--- Exercise description ---
Repeat the lines from the start of these lines through the line containing "rgb levels: levels", replacing "darktable" with "Darktable" and leaving everything else the same.
========
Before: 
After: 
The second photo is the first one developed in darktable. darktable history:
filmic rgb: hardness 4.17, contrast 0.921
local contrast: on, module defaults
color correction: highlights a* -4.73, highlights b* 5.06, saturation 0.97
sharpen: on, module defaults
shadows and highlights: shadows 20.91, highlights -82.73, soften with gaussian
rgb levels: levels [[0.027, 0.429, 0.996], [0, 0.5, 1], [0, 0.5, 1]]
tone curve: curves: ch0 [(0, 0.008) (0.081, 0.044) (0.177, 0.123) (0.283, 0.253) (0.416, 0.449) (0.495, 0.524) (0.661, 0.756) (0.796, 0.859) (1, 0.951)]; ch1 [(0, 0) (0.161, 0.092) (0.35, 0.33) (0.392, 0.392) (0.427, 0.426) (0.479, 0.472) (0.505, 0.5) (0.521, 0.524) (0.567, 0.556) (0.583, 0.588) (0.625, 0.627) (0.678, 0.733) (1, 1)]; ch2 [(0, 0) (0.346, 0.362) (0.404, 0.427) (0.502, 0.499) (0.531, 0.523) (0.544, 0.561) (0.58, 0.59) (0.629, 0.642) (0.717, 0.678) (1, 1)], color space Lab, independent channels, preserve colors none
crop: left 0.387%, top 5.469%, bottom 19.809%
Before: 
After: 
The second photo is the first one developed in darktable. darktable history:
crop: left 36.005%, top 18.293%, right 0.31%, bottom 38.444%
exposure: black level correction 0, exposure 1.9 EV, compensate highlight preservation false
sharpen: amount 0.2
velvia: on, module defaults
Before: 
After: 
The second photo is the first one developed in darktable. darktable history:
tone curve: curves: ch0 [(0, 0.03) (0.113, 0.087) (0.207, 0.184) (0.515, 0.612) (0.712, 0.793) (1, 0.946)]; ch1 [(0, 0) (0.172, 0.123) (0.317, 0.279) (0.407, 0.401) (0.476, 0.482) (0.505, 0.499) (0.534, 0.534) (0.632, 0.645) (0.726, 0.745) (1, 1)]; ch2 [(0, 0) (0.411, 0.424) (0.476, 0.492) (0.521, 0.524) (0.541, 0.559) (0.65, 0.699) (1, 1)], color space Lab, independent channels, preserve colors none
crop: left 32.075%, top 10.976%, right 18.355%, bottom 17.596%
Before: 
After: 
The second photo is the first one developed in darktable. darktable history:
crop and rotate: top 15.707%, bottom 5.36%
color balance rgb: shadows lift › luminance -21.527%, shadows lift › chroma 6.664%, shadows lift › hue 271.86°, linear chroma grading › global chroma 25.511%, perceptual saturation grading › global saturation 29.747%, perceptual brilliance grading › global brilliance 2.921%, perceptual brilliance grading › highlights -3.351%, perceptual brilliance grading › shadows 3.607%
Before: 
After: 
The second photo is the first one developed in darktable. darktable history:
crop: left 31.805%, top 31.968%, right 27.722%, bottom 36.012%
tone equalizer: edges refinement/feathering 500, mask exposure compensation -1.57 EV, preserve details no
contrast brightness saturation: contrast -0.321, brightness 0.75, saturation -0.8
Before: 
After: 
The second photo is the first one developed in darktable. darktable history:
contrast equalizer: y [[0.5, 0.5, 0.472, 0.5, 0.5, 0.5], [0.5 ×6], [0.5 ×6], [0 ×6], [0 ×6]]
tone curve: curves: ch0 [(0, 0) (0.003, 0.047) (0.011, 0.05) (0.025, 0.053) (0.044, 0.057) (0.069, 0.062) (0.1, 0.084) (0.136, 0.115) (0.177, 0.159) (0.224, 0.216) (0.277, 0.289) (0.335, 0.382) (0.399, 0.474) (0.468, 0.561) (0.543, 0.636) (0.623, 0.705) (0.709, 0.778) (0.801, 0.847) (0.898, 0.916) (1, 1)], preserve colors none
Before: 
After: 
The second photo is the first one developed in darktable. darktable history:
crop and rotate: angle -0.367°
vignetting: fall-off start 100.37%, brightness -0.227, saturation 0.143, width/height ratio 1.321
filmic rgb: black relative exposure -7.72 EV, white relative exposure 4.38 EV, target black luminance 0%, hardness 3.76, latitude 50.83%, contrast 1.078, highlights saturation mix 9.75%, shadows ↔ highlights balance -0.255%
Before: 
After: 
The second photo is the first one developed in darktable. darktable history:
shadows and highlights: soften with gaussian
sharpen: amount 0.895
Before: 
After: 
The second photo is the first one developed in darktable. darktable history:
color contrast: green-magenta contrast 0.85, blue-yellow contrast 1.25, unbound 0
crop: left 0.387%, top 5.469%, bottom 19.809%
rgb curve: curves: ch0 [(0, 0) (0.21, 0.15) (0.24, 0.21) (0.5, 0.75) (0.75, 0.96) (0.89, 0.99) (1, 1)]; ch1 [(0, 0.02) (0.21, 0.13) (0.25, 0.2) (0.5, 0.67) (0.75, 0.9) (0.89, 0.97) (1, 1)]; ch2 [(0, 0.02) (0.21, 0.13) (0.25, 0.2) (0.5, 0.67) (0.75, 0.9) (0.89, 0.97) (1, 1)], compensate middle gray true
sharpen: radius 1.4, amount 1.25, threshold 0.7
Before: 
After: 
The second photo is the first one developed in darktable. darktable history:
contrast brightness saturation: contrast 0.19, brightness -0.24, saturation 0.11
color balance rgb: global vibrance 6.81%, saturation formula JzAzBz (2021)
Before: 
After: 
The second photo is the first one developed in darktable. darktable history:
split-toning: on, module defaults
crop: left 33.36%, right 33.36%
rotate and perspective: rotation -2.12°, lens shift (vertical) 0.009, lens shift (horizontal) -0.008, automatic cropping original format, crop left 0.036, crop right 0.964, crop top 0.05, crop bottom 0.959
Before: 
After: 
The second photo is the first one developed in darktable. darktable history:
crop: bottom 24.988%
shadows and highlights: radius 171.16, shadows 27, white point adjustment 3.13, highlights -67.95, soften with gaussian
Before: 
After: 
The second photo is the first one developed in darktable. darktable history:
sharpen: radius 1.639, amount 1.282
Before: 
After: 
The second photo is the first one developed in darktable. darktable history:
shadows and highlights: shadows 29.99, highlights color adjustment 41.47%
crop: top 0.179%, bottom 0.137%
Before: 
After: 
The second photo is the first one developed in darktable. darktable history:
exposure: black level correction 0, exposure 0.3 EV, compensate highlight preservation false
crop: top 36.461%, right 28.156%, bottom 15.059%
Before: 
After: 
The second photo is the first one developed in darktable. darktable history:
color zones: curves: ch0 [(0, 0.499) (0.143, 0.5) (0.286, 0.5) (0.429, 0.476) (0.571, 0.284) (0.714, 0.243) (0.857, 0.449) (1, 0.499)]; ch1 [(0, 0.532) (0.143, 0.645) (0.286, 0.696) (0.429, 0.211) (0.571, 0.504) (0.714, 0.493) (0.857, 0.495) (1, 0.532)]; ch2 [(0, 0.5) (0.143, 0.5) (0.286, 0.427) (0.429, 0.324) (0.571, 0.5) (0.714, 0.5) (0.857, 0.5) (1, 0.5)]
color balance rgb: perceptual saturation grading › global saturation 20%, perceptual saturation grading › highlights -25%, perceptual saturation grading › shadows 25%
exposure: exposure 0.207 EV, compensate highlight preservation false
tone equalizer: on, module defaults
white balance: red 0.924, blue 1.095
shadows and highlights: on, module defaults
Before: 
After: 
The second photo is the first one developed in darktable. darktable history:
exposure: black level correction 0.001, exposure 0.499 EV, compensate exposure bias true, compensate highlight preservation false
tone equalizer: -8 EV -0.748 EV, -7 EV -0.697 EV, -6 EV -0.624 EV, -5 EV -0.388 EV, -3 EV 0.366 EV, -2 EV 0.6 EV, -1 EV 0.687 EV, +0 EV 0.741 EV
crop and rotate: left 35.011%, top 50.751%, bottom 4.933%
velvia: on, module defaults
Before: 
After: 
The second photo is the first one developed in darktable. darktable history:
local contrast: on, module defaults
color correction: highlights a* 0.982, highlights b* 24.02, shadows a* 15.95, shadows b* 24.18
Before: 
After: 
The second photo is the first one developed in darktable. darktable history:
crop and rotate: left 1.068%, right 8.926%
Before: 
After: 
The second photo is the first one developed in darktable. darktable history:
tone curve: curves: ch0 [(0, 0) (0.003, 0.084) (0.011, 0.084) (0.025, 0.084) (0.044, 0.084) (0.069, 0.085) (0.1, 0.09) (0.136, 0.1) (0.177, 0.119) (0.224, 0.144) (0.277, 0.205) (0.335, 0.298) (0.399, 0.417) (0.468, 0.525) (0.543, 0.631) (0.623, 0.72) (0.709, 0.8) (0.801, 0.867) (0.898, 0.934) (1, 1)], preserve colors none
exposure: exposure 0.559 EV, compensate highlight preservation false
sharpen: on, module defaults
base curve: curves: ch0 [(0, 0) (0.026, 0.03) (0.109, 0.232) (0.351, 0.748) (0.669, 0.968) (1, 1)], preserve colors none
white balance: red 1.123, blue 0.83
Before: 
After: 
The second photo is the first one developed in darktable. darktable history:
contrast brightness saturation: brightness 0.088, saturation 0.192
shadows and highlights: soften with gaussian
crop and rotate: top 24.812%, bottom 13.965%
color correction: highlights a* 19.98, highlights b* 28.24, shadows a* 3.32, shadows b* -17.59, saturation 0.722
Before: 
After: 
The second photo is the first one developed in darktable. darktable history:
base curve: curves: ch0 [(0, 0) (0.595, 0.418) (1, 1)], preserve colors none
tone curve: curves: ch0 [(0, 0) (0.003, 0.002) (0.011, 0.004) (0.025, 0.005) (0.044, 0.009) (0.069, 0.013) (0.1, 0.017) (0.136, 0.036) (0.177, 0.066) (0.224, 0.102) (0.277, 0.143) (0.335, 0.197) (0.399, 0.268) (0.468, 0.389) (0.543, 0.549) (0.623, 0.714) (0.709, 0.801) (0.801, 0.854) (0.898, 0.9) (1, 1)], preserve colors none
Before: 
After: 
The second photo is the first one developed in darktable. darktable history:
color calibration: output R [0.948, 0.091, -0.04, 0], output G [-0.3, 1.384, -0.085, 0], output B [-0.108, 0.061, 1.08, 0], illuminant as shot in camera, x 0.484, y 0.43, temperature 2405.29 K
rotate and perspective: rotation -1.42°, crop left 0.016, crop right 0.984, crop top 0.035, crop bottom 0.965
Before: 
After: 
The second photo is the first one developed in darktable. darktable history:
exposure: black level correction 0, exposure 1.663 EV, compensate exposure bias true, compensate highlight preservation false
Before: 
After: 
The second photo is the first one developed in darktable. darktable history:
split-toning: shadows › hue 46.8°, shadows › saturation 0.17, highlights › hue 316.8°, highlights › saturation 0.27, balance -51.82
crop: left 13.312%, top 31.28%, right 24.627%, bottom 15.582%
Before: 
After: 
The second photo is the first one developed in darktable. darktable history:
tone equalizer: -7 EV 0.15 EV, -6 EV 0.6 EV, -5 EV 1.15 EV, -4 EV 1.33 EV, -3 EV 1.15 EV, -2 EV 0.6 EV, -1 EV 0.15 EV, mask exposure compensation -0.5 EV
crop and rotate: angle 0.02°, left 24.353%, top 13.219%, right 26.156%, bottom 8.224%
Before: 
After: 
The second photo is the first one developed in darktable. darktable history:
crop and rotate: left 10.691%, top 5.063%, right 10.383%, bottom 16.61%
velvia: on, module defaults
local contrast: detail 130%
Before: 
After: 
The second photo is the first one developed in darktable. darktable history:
========
--- Exercise result ---
Before: 
After: 
The second photo is the first one developed in Darktable. Darktable history:
filmic rgb: hardness 4.17, contrast 0.921
local contrast: on, module defaults
color correction: highlights a* -4.73, highlights b* 5.06, saturation 0.97
sharpen: on, module defaults
shadows and highlights: shadows 20.91, highlights -82.73, soften with gaussian
rgb levels: levels [[0.027, 0.429, 0.996], [0, 0.5, 1], [0, 0.5, 1]]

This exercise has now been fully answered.